Page:Discours de Garcin de Tassy, 1857.djvu/19

Cette page a été validée par deux contributeurs.

On ne peut qu’approuver un tel vœu, surtout dans les circonstances actuelles, où l’Angleterre doit se faire accepter une seconde fois par les Indiens. La force seule des armes ne peut suffire pour gouverner une nation de mœurs et de langages si différents, il faut aussi chercher à gagner des sympathies, et on ne peut y parvenir qu’en se mettant en rapport avec le peuple vaincu. On l’a vu par l’exemple de Lutf ullah[1], qui, du moment qu’il put s’entretenir avec des Anglais, fut gagné à leur cause.

Mais si le gouvernement britannique ne fait pas assez pour l’étude des langues orientales, on ne saurait adresser aux Anglais eux-mêmes ce reproche. Sans parler des publications orientales si nombreuses en Angleterre, où trouve-t-on, si ce n’est dans ce triple royaume, une société spéciale pour la publication des textes orientaux et une autre pour leur traduction ? Et n’est-ce pas à Calcutta qu’on publie la Bibliotheca indica, c’est-à-dire la collection des ouvrages classiques sanscrits, persans, arabes, inédits jusqu’ici et dont nous possédons déjà cent trente-neuf fascicules ? De leur côté, les natifs n’ont pas cessé jusqu’au moment de l’insurrection de continuer à publier, comme les années précédentes, des ouvrages variés et des écrits périodiques. Quelques jours avant l’entrée des insurgés à Delhi, il venait d’y paraître une traduction hindoustanie de l’Ayin Akbarî, ouvrage capital rédigé par l’ordre du célèbre Akbar, et où se trouvent sur l’empire mogol les détails statistiques les plus exacts et les plus instructifs. L’édition hindoustanie a l’avantage d’être accompagnée de planches lithographiées avec soin d’après des dessins exécutés par les meilleurs artistes du pays et représentant les objets décrits dans l’ouvrage, tels que monnaies, armes, plantes, fruits, etc. ; cette traduction est due au même écrivain distingué qui nous a donné la « Description des monuments de Delhi » que j’ai mentionnée.
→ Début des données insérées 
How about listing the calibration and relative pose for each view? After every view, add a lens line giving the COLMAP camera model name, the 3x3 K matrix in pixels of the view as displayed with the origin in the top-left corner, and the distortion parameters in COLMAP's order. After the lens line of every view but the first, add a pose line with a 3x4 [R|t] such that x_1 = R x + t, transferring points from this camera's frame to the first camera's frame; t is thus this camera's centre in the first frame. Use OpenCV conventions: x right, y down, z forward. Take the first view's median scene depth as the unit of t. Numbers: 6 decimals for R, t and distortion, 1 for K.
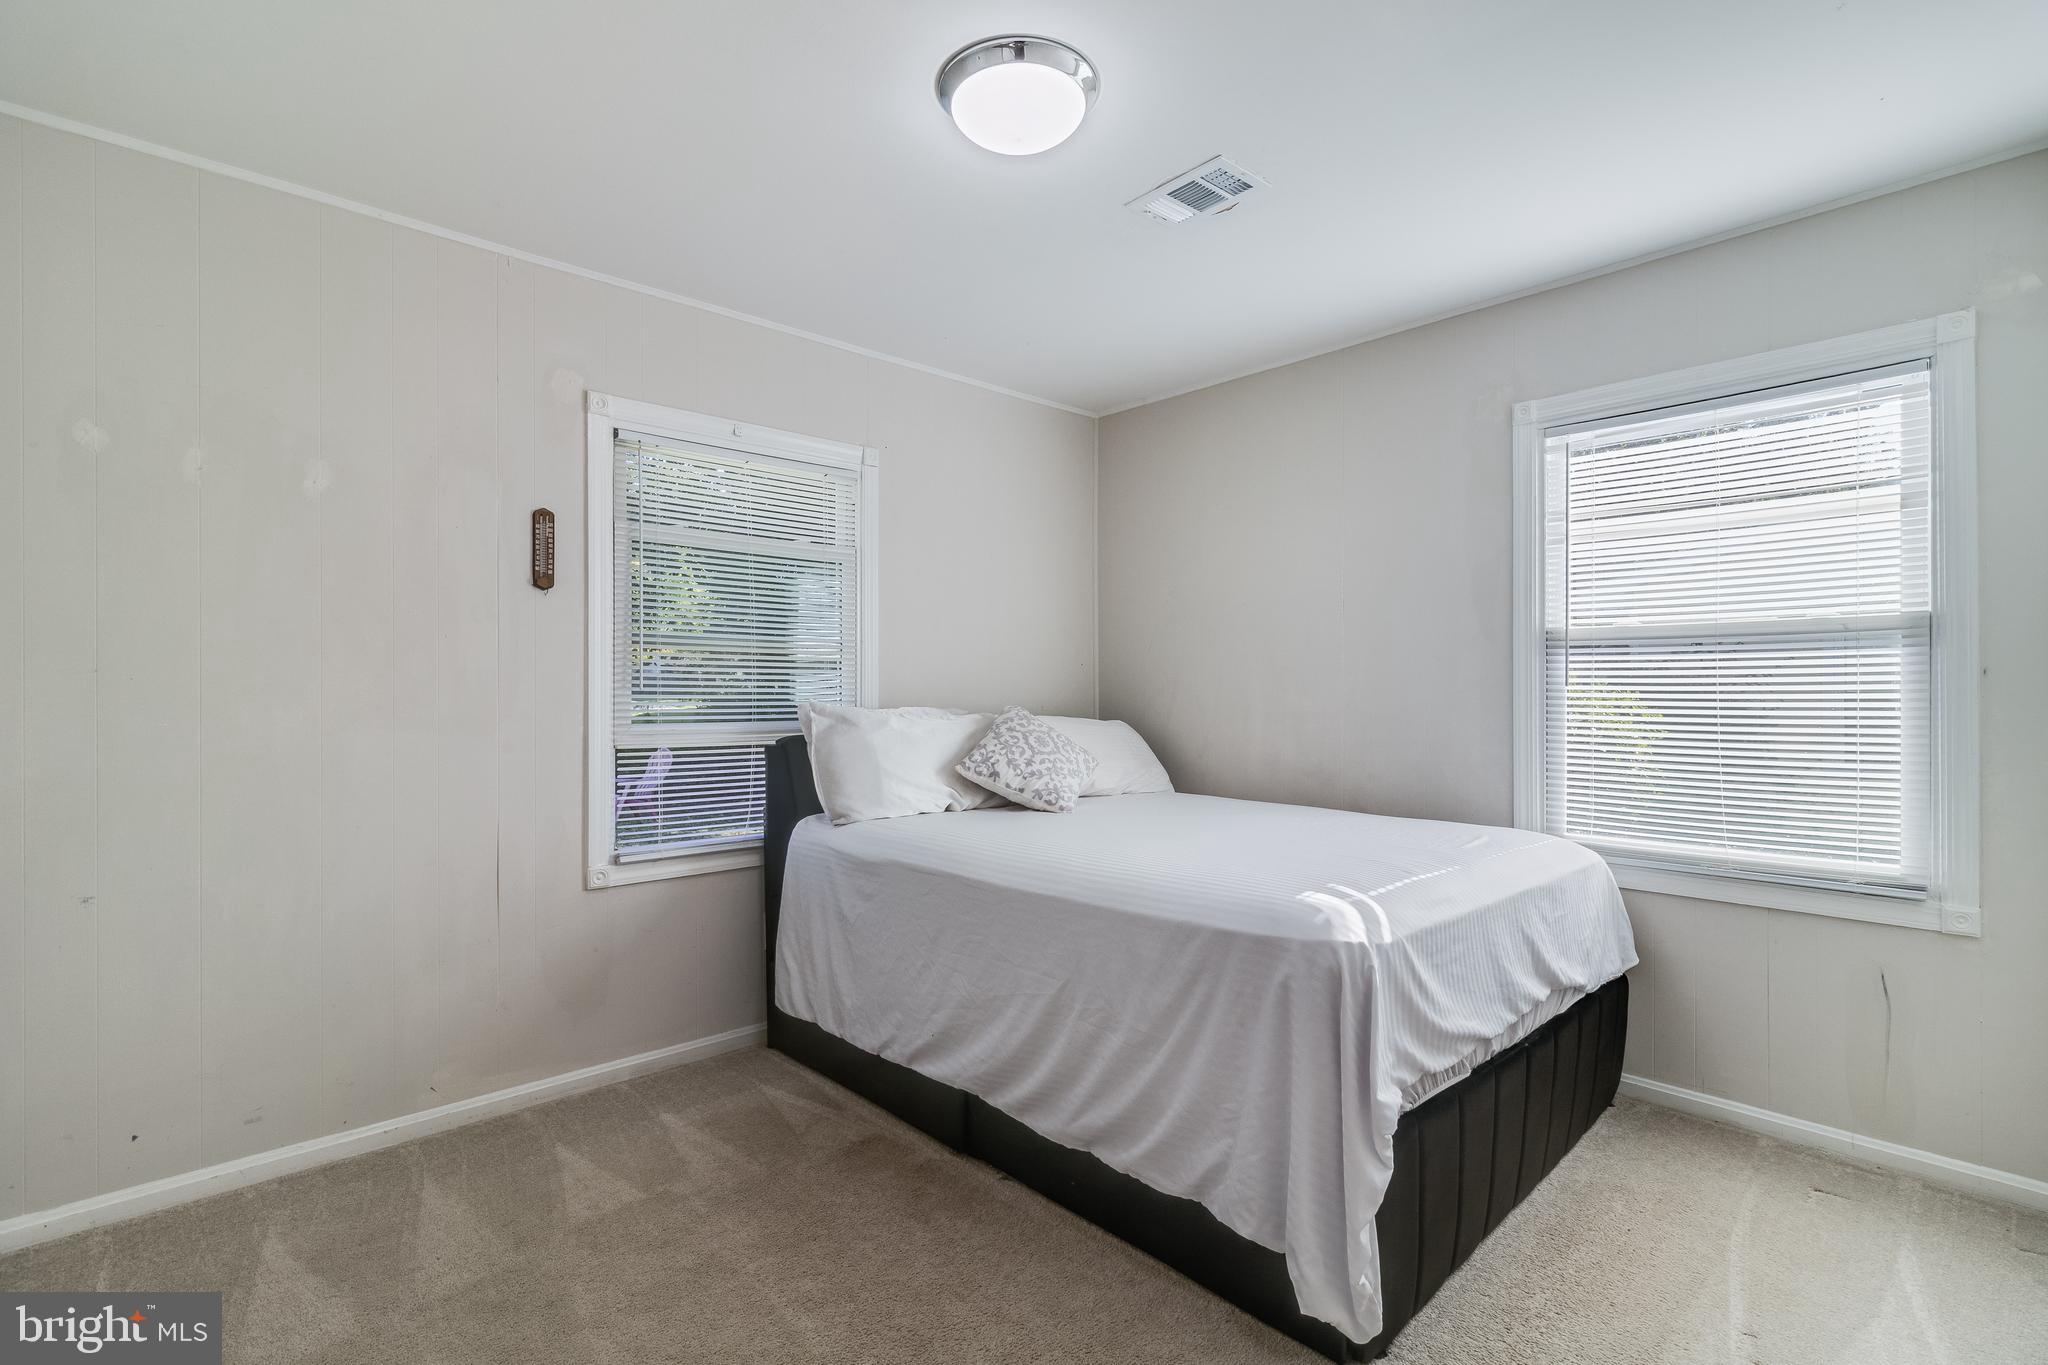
lens RADIAL K [[953.1, 0, 1020.5], [0, 953.1, 683.5], [0, 0, 1]] dist [0.002514, 0.000220]
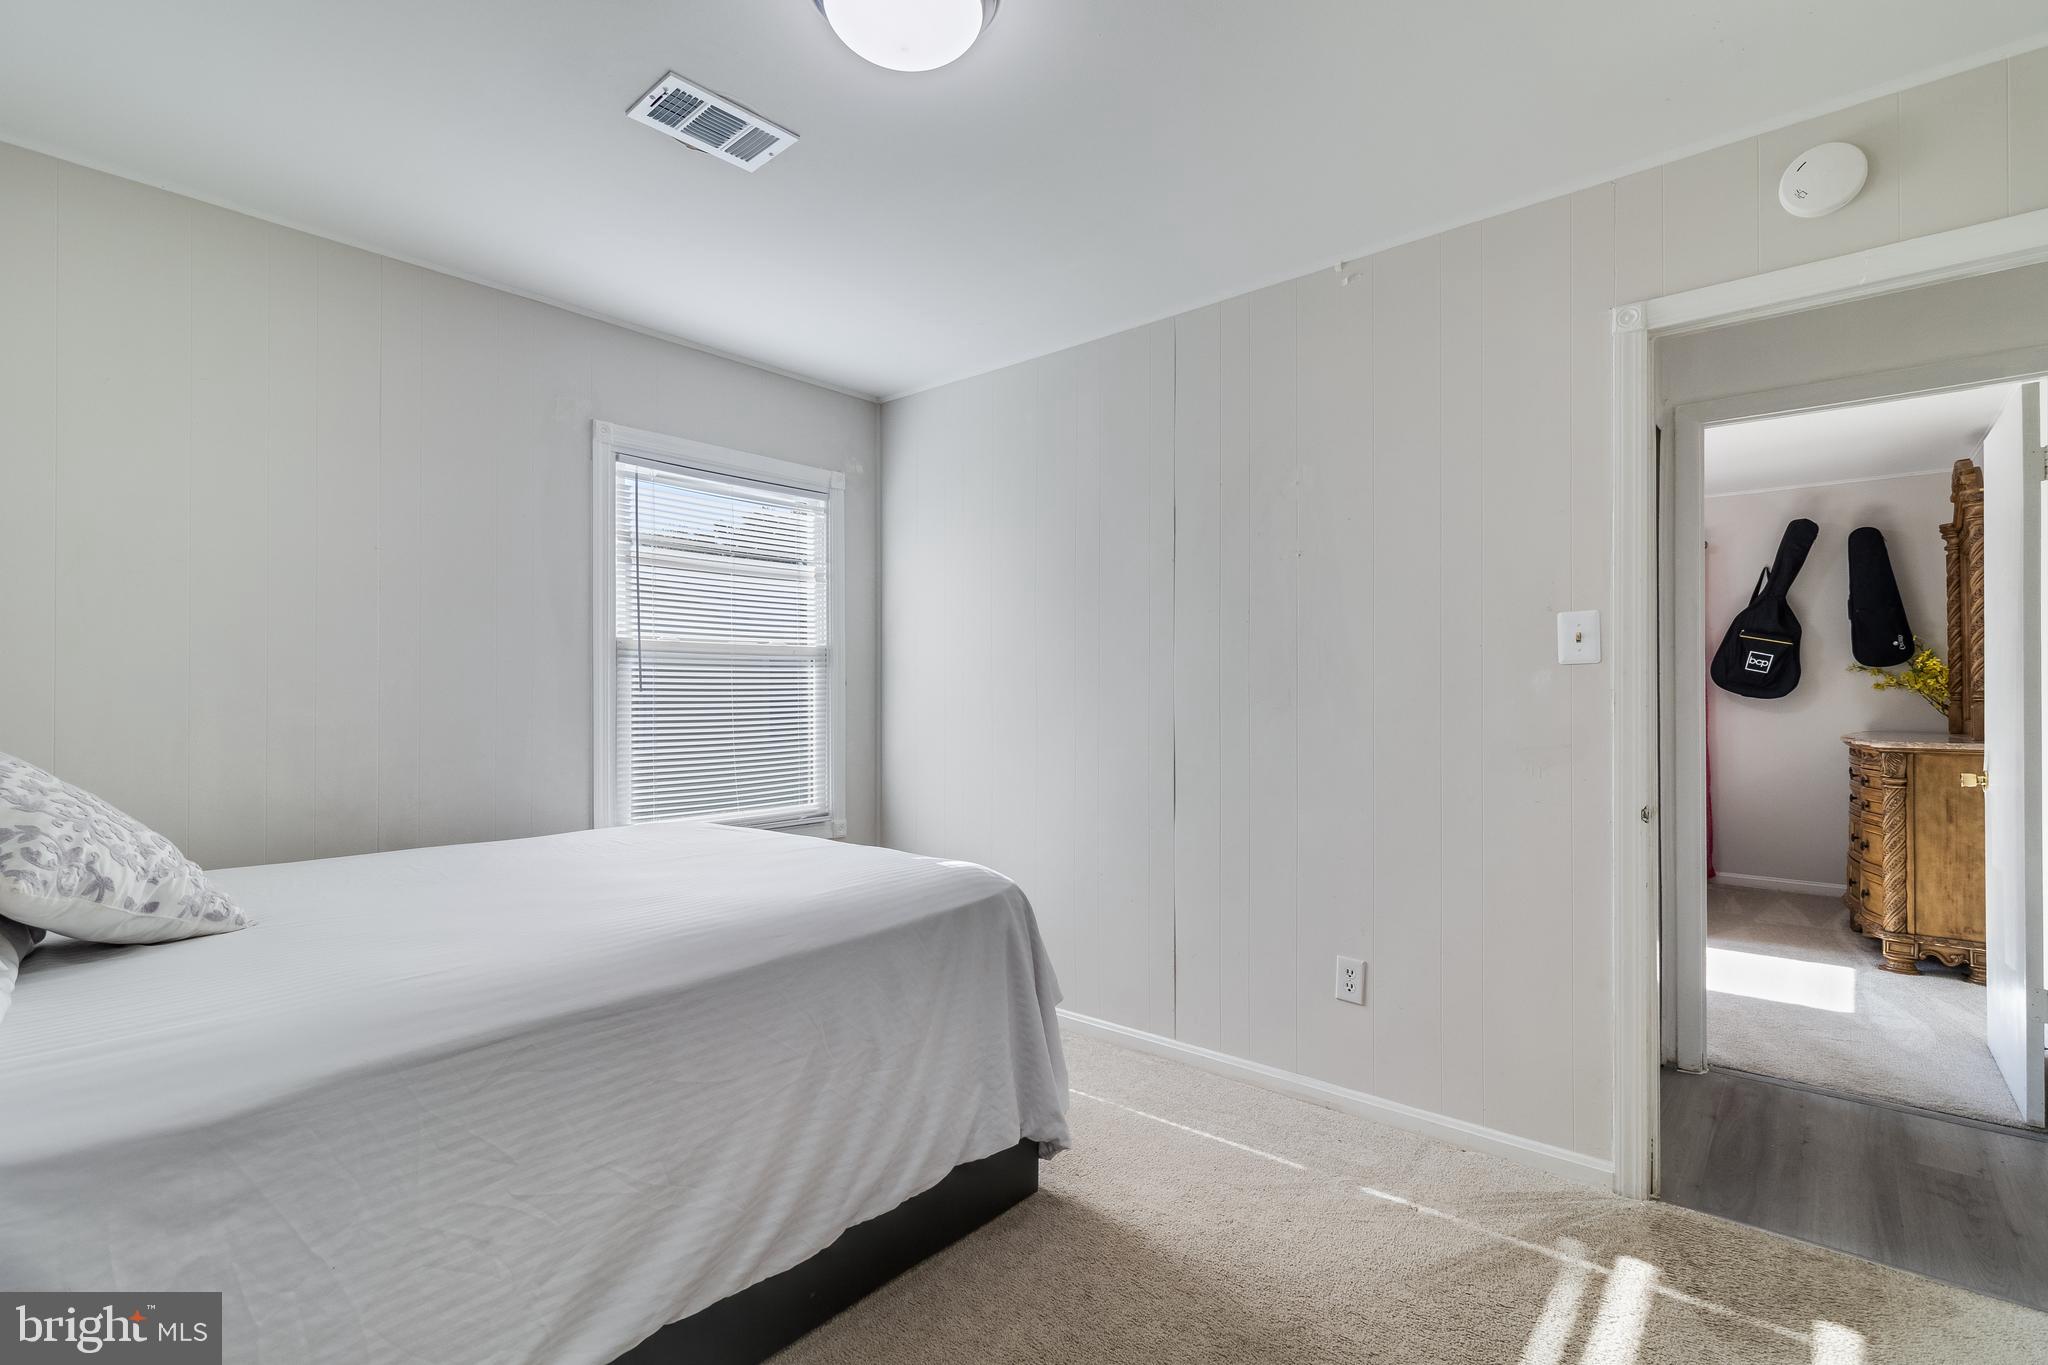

Maintenant la guerre a tout bouleversé dans l’Inde ; espérons néanmoins que les natifs pourront, aussitôt que le calme aura reparu, continuer à charmer leurs loisirs, comme avant la révolte, par la lecture de leurs grands poëtes modernes, qui ne sont pas à dédaigner, même après Valmiki et Vyaça, de Sauda surtout, leur poëte favori, et de Wali qui, le premier, leur a fait connaître

  1. Autobiography of Lutf ullah. Voir le Journal des Débats, numéro du 10 octobre 1857.